§ Exercise instructions: Please write out the listing below word for word, leaving out the pictures.
(Provided data begins)
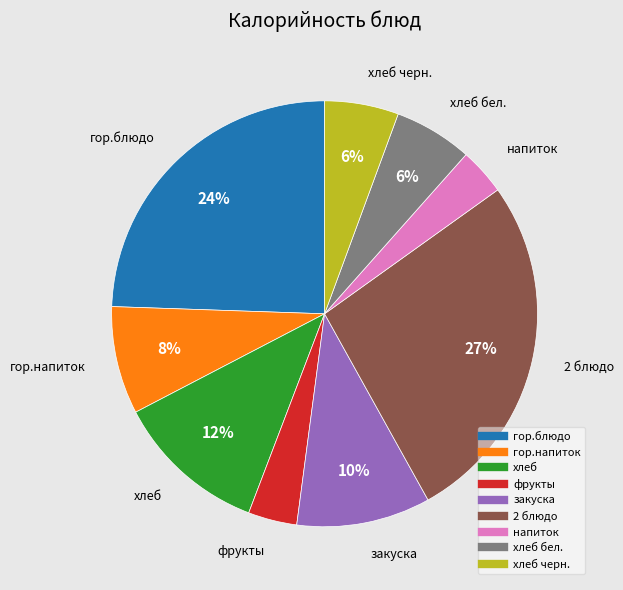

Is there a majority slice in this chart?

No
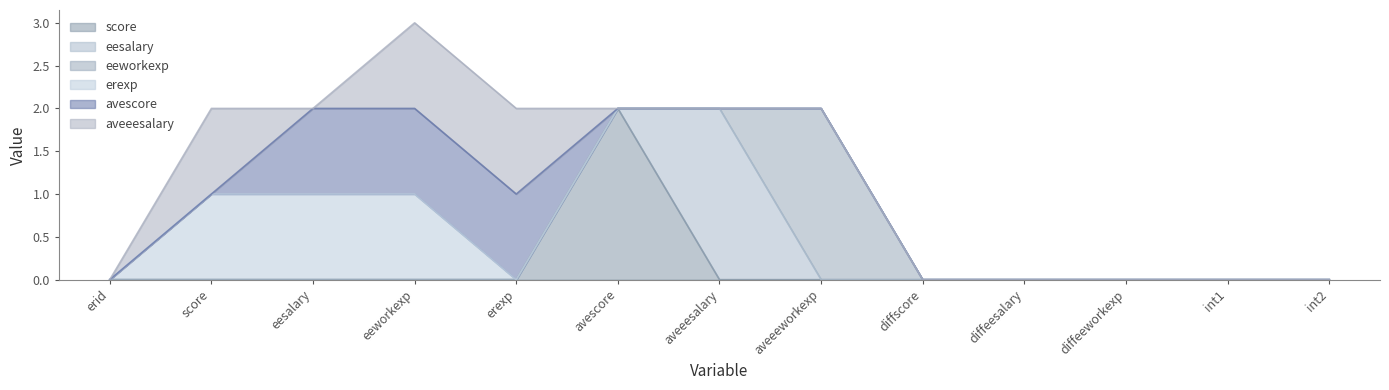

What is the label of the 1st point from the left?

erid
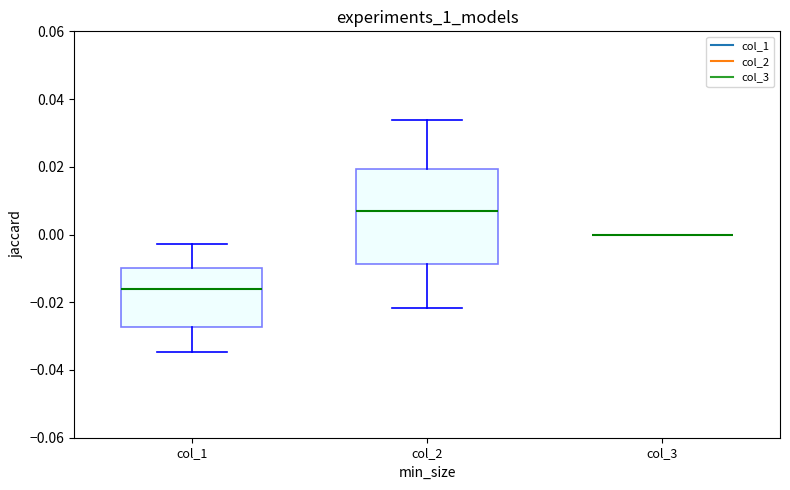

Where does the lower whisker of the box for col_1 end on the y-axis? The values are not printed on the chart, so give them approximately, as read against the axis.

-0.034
(Provided data ends)
§ Solved exercise:
Is there a majority slice in this chart?

No

What is the label of the 1st point from the left?

erid

Where does the lower whisker of the box for col_1 end on the y-axis? The values are not printed on the chart, so give them approximately, as read against the axis.

-0.034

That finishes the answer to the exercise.